Related Work & Insights¶
- Low-Rank Error Compensation: LQER/ZeroQuant-V2(LoRC)/QERA/ASER established the \(W\approx W_q+AB\) compensation paradigm. GlowQ builds upon this to solve deployment inefficiencies of "layer-wise independence + recomputation."
- Joint/Collective Matrix Factorization: The idea of shared right subspaces originates from collective matrix factorization (Singh & Gordon 2008) and shared singular subspace recovery (Ma & Ma 2024), which Ours systematically migrates to LLM input-sharing modules.
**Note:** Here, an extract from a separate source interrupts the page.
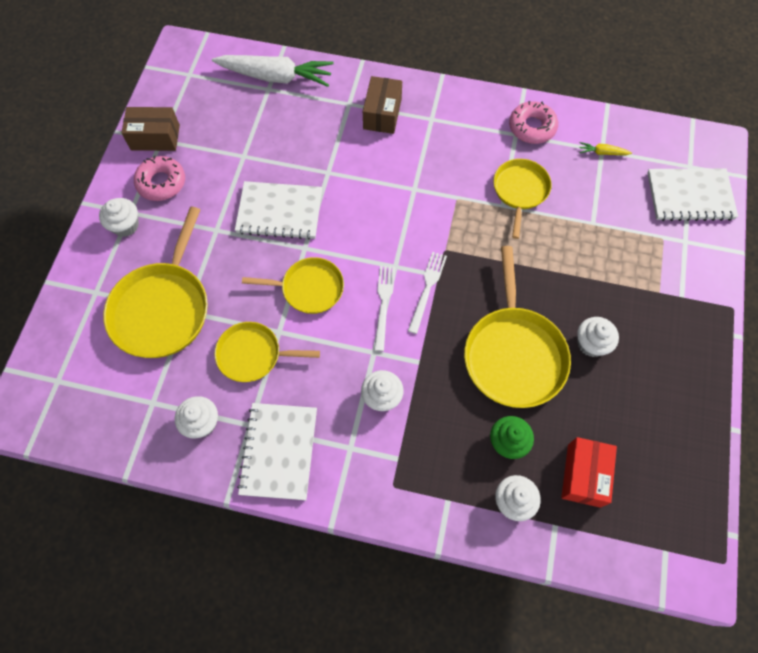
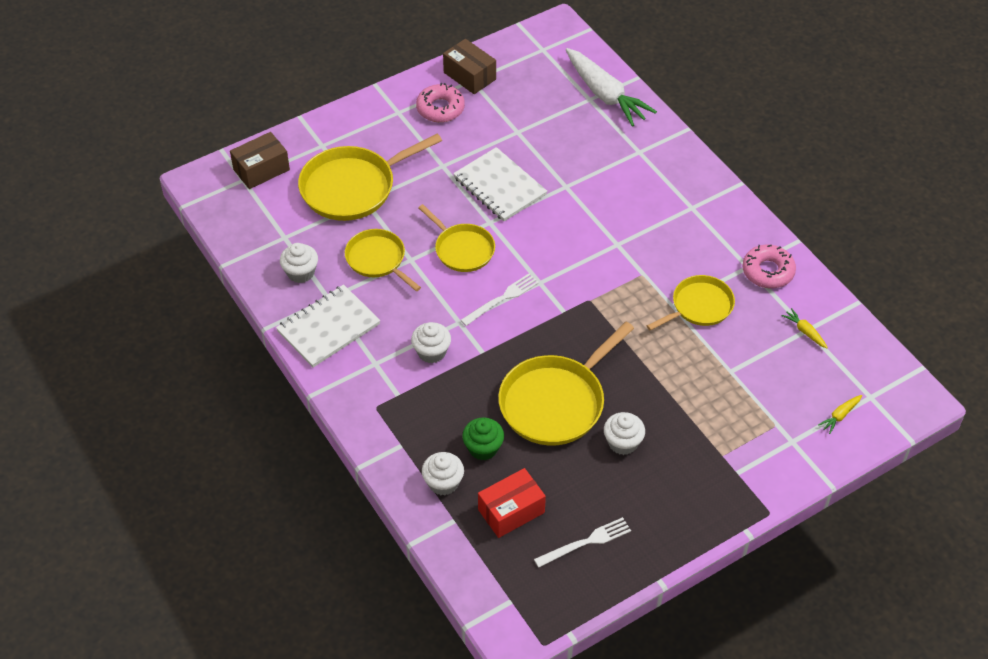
camera: 45 degrees right, 15 degrees down
(125, 225) = (386, 118): white cupcake -> none
(382, 114) = (656, 176): brown box -> brown box (261, 169)
(427, 289) = (545, 314): white fork -> white fork (586, 542)
(690, 196) = (840, 416): white notebook -> yellow carrot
- Pruning-style Saliency Selection: Selective recovery borrows saliency/importance scoring from pruning (Molchanov, Nagel, Banner, etc.), framing "whether to compensate a layer" as a top-k selection under budget constraints.
- Inspiration: When an enhancement module is "attached to every layer," check if inputs are shared and if computation can be collapsed. This "group-sharing + single calculation caching + selective activation" approach could extend to LoRA, adapters, and KV cache correction.
Rating¶
- Novelty: ⭐⭐⭐⭐ — Reframes low-rank compensation from "layer-wise independent" to "group-shared right factors + cached projection," with algebraic proofs of optimality.
- Experimental Thoroughness: ⭐⭐⭐⭐ — Covers 11+ model variants, multiple baselines, PPL/accuracy/latency/throughput, and ablation of selective recovery.
- Writing Quality: ⭐⭐⭐⭐ — Coherent chain of motivation-theory-implementation-deployment.
- Value: ⭐⭐⭐⭐ — Real-world latency reduction and throughput increases at equivalent accuracy, though small absolute accuracy gains limit the ceiling.